Es gab den Freund, der Häßlichkeit für zeitlos erklärt hatte. Thomas hoffte, dass er ihn nicht würde kennenlernen müssen, denn er mochte die Vorstellung nicht, dass ihm der Bursche (so nannte er ihn in Gedanken) hätte sympathisch sein können. Das lag wohl daran, dass er schon seit geraumer Zeit alleine war. Aus diesem Grunde auch war ihm die Vergangenheit wichtiger geworden als die Gegenwart, und so schlug er die Zeit tot mit dem Ausgraben lebendig verscharrter Erinnerungen.
Und irgendwann saßen Katja und Thomas nebeneinander auf der Couch. sie wurden entspannter. Prost, Onkel Krause!
„… da hätt ich mir fast in die … ich meine, dass hat mir ganz schön angst gemacht“, sagte sie. „… das Gebiss … und die Augen, die nicht richtig zugehen wollten, das war schon ganz schön gruselig, kann ich dir sagen, und ich dachte immer, gleich kommtse und holt mich, weil sie mich damals eben doch gesehen hat, in ihrem Garten, obwohl ich ja gar nichts davon gehabt habe, weil die Birnen ja doch alle hingefallen sind, und das Knie hab ich mir auch noch gestoßen, und damit hab ich immer versucht mich zu beruhigen, ich hab mir immer gesagt, das war doch Strafe genug, da brauchtse doch nicht mehr aufzustehen, um mich zu holen, da kannse doch ruhig tot bleiben …“
„Welches Knie war’s denn?“ fragte er.
„Das hier.“
„Mmh, ja, das war seltsam.“ (Sein Blick blieb auf ihren Knien.) „Aber mir ist auch was Seltsames passiert.“
„Ach ja?“ Sie zündete einige Kerzen an, die auf dem Tisch standen; der Weißwein begann zu leuchten.
„Ja. du wirst es nicht glauben.

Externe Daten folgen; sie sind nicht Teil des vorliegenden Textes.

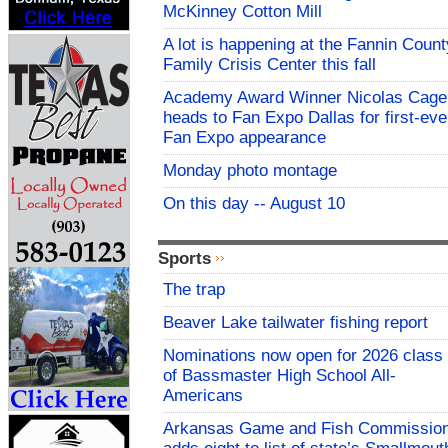
McKinney Cotton Mill
A lot is happening at the Fannin Count
Family Crisis Center this fall
Academy Award Winner Nicolas Cage
heads to Fan Expo Dallas for first-eve
Fan Expo appearance
Monday photo montage
On this day -- August 10
Sports
The trap
Beaver Lake tailwater fishing report
Nominations now open for 2026 class
of Bassmaster High School All-
Americans
Arkansas Game and Fish Commissio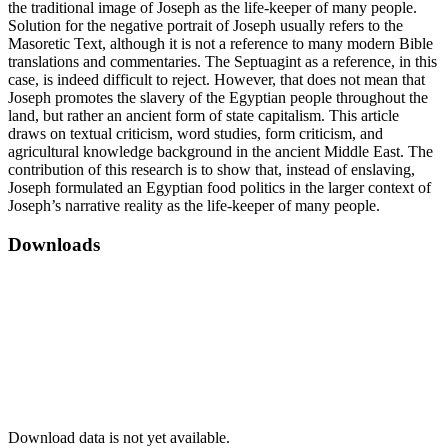
the traditional image of Joseph as the life-keeper of many people.
Solution for the negative portrait of Joseph usually refers to the
Masoretic Text, although it is not a reference to many modern Bible
translations and commentaries. The Septuagint as a reference, in this
case, is indeed difficult to reject. However, that does not mean that
Joseph promotes the slavery of the Egyptian people throughout the
land, but rather an ancient form of state capitalism. This article
draws on textual criticism, word studies, form criticism, and
agricultural knowledge background in the ancient Middle East. The
contribution of this research is to show that, instead of enslaving,
Joseph formulated an Egyptian food politics in the larger context of
Joseph’s narrative reality as the life-keeper of many people.
Downloads
Download data is not yet available.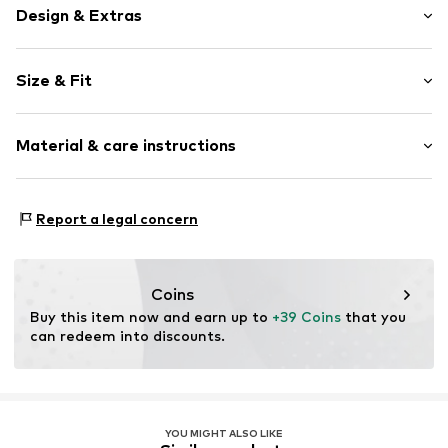
Design & Extras
Plain colored
Size & Fit
Cotton
Crew neck
Sleeve length: Short sleeve
Material & care instructions
Length: Normal length
Item no.
CZ0881-071_S
Style fit: Normal fit
Material: 100% Cotton
Size Chart
Report a legal concern
Coins
Buy this item now and earn up to 
+39 Coins
 that you 
can redeem into discounts.
YOU MIGHT ALSO LIKE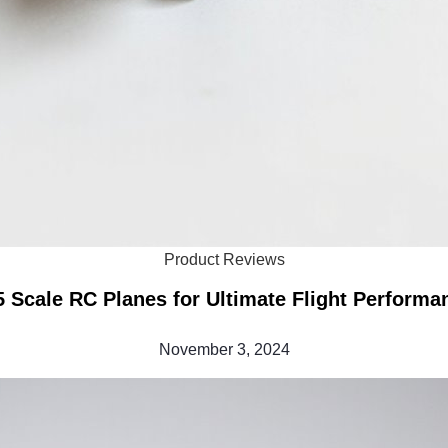
Product Reviews
5 Scale RC Planes for Ultimate Flight Performa
November 3, 2024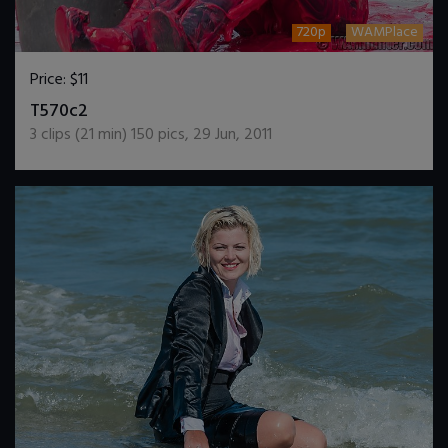
720p
WAMPlace
Price:
$11
DOWNLOAD / ADD TO CART
T570c2
3
clips (
21
min)
150
pics
,
29 Jun, 2011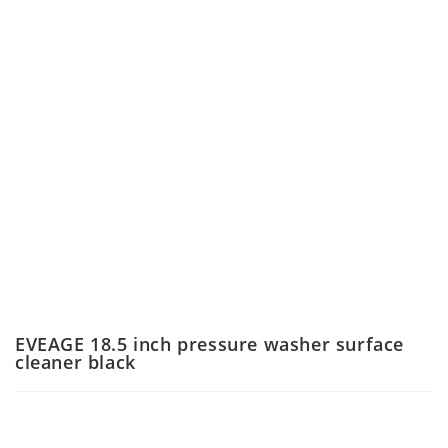
EVEAGE 18.5 inch pressure washer surface
cleaner black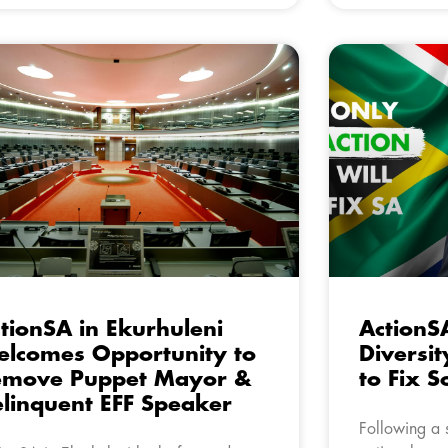
tionSA in Ekurhuleni
ActionSA
lcomes Opportunity to
Diversit
emove Puppet Mayor &
to Fix S
linquent EFF Speaker
Following a s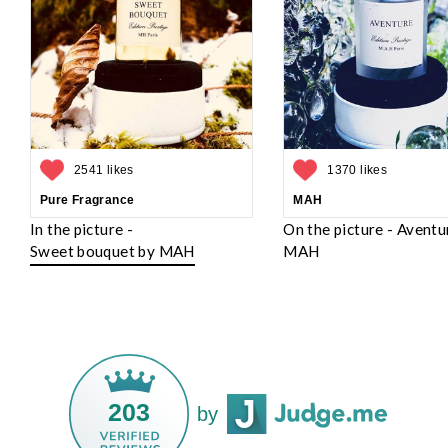
2541 likes
1370 likes
Pure Fragrance
MAH
In the picture -
On the picture - Aventu
Sweet bouquet by MAH
MAH
203
by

Ich mein, ich glaub’s ja selber kaum. Aber – ich hab mal ne Maus aufm Fahrrad gesehen.“
Funkel, funkel. Sie lehnte sich wieder zurück. Blicke stupsten aneinander.
„Hey, die kenn ich. Man könnte sogar sagen, dass wir alte Freunde sind.“
„Mensch, die Welt ist klein.“ Er trank einen Schluck. „Leider hab ich sie nur ganz kurz gesehen. wir sind uns ja auch nicht offiziell vorgestellt worden.“
„Tja, das ist Pech. So ist das halt. Wenn ich sie mal wieder sehe, werd ich sie von dir grüßen.“
Die erste Mücke war übern Balkon gekommen, Candlelight-Dinner auf schimmerndem Oberschenkel – denkste, Katja schnippte sie rechtzeitig weg.
„Ich mach lieber die Tür zu“, sagte sie. Die Flämmchen zuckten, als sie aufstand.
Vielleicht wär’s besser gewesen, wenn ich weitergegangen wäre. – Thomas dachte so, ich bin sicher.
Er beneidete mich.
Aber ich – – ich beneidete ihn. Denn in Wirklichkeit hatte ich gesagt:
Kitsch ist zeitlos.
Doch das hat Katja schon immer verwechselt.

* * * * *

(Geschrieben 1996)


One response to “Gigi, oder die Maus auf dem Rennrad

  • WhoEver7up

    Versunken. Ich war ganz versunken. Lass es mich rechtzeitig wissen, wenn Du ein Buch schreibst. Dann melde ich alles andere ab.